The problem is that we saw where a separate user in a different thread asked a question around the same time in english and got a response in chinese.
From what I read, there should be NO shared context between different threads for the same assistant. Does anyone know what might be going on? We checked carefully and there should not have been any chinese in the second thread context at all at the time of the chinese response. This second thread was a brand new thread (using createThreadAndRun).
This is one of many thousands of threads that have happened over recent days.
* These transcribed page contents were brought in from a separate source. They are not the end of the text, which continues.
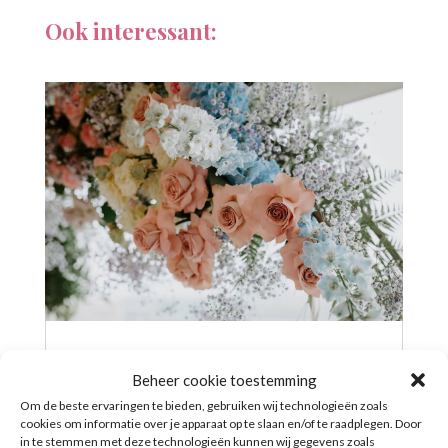
Ook interessant:
Bridgerton op je bruiloft door Het
Strijkkwartet
Beheer cookie toestemming
Sinds Bridgerton een hit werd op Netflix
Om de beste ervaringen te bieden, gebruiken wij technologieën zoals
cookies om informatie over je apparaat op te slaan en/of te raadplegen. Door
is er veel vraag naar de muziek hieruit. En
in te stemmen met deze technologieën kunnen wij gegevens zoals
We do not keep the full thread details so can’t give you the full context. There is also file_search involved, so can’t share the entire RAG content, but it is mostly in English and has no Chinese content.
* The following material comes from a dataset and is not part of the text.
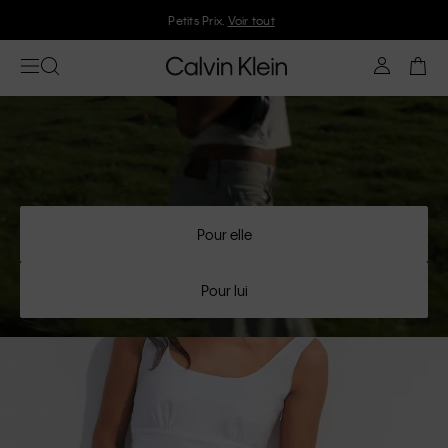
Rejoignez Calvin Klein et profitez de 10 % de réduction
Pour elle
Pour lui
Recall that this is a simple thread. We used createAndRun. The assistant instructions are in english and describes a particular piece of content based on the request for the assistant to find and summarize. That content is in English. The prompt is a simple sentence describing the URL and title of that content.
The assistant found the correct content and summarized it in Chinese. If I try to reproduce the same scenario now, I only get responses in English.
I suppose that we should be storing thread IDs along with that data. But that wouldn’t give us access to the full context – unless we store the file_search results as well – which could be voluminous.
Anyway, I wondered if anyone was aware of spillover between threads because of caching, for example. If we continue to see this happening then we will need to detect and instrument so that we have the full data that you are suggesting.
Do you delete your threads? Or are you saying that you have no mapping of thread ids to the user? If it still exists and comments can be added still then you definitely have the full thread details.
Let’s say that the cache system had a poor hash lookup, able to use the wrong kv context. How would I counter that?
I would want to break the system so it doesn’t work cross-customer.
If it was in Assistants, I would do that by using the additional_instructions run parameter. Place a hashed nonced timestamp there with “chat session start: {date}; chat session id {random}; user id: {id}”. Enough to break any cross-customer cache that might extend further past where uniqueness ends.
Shouldn’t be necessary, but then again, you are using Assistants, which breaks over and over.
We don’t delete our threads. And we do maintain the current thread ID for each user. But, unfortunately, these threads get periodically cycled – particularly when a user asks to start a new context. However, given this discussion, we’re adding a bit of code to keep that full history.
Threads should not get mixed up between different users. While it is possible that there is a bug in how the backend of the Assistants API handles threads, it is also possible that an edge case on your side is causing this issue.
In situations like this, I usually check how many similar reports we have received. While this behavior is not unheard of, it is rather uncommon.
My suggestion is to run tests on your codebase to identify the cause, implement a safety mechanism as @_j suggested, or at least reproduce the error so OpenAI can investigate and fix it.
Thanks. We have already implemented @_j 's suggestion and reviewed our records looking for another example. We have tried to reproduce this but, so far, have been unsuccessful. With our new instrumentation, we should have the data needed to link back to a specific thread and run in case it happens again.